I came across an article describing Lego’s intent to open an attraction at the Milpitas Great Mall. I think it’s a wonderful idea, and will bring a lot of economic activity to the area (where I own a home). It will also increase traffic.

But there is are BART and VTA stations opening there soon, which got me to thinking: how can we encourage shoppers to use transit instead of driving? How about by offering them a discount when shopping if they use transit? What if by taking transit to the mall, you could get 5% off your purchases?

There are two main issues: how do you persuade merchants to offer this discount, and how do you determine if a shopper has used transit? Let’s look at one possible solution to the second issue first.

Discount Qualification Criteria

How does a shopper qualify for the discount? The exact rules are less important, but it could be enough to say, "Has the shopper ridden public transit in the region in the last two hours?" The time window and extent of the region can be adjusted.1

Shoppers can show their transit ticket stubs to the merchant, and if it shows use in the last couple of hours, grant the discount. But most transit doesn’t offer stubs, and all agencies encourage use of transit cards, like the Clipper Card.

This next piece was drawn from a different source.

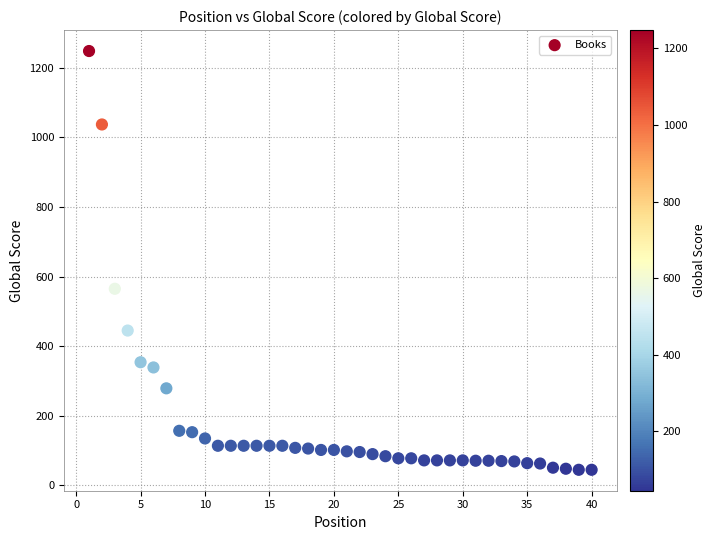

What Y value in the scatter plot is closest to 646?

565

Instead, merchants can be given a special contactless terminal that shoppers can tag with their transit cards. The terminal is pre-configured to check if a rider has met the discount criteria, without revealing any private info about the shopper, other than the fact that they meet the criteria at this moment.

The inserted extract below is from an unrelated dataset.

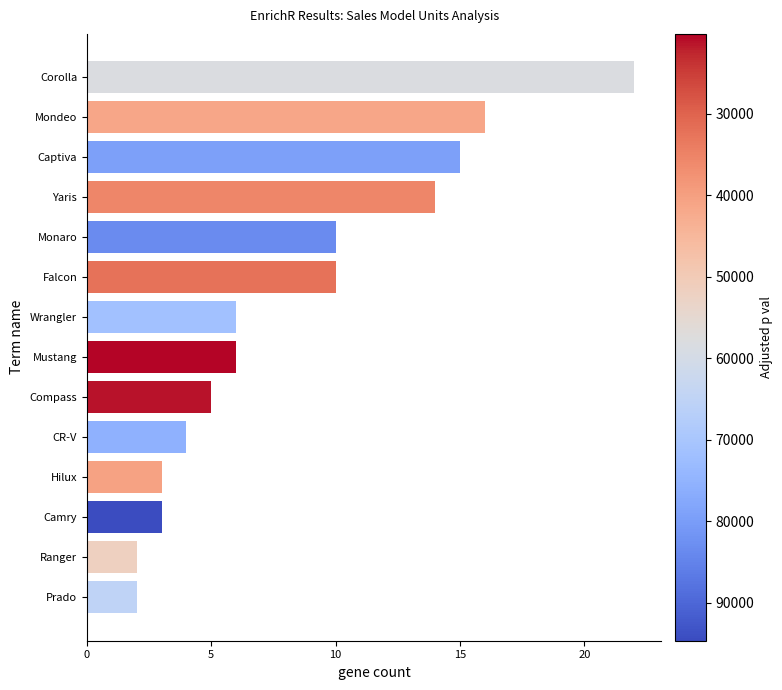

Between Yaris and Ranger, which is larger?

Yaris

The terminal would send the shopper’s transit card ID to the card’s servers, and the server would reply with a go/no-go response based on the merchant and transit agency’s agreement.

Incentivizing Merchants

This one’s simple: pay them. Pay them for the discount. Give them rider discount perks for their employees. Give them the terminals at no charge. Create a marketing campaign with materials that allow the merchant to advertise their participation in the green economy.

It’s okay to limit the total amount of the discount. I wouldn’t expect the agencies to pay 5% of the cost of a new car. The discount can apply to the first $100 dollars purchased during the discount window.2

Funding

This sort of program should be funded via budgets set aside to encourage ridership, and perhaps via additional fees on car registration or road tolls.

The idea is to keep pushing the levers to gently encourage adoption of mass transit, and to discourage individual driving.

  1. It’s hard to decide what qualifies as “riding transit to go shopping.” The systems often only note the time and location a rider boarded, not when or where they got off. They may have boarded outside the region around the merchant, but disembarked across the street. Using solely a time window of a couple hours is probably a good proxy for the shopper’s transit-riding intent, and it gives them time to actually shop. It’s probably not unreasonable to make the window four hours or even eight hours. 

  2. There are some privacy concerns. It’s easy enough to keep a shopper’s riding data private from the merchant, but to enforce discount limits, the merchant will have to send sales totals to the server, giving the transit agency the ability to collect substantial information about the shopping habits of its riders. There’s no easy way around this, except to put in place a firewall between the agency and the terminal.

    It will probably be necessary for a third party to handle the terminal and servers, providing the service to both merchants and transit agencies (otherwise, each transit agency will have to implement support separately). This third party can be regulated to discard shopping history data beyond the discount window.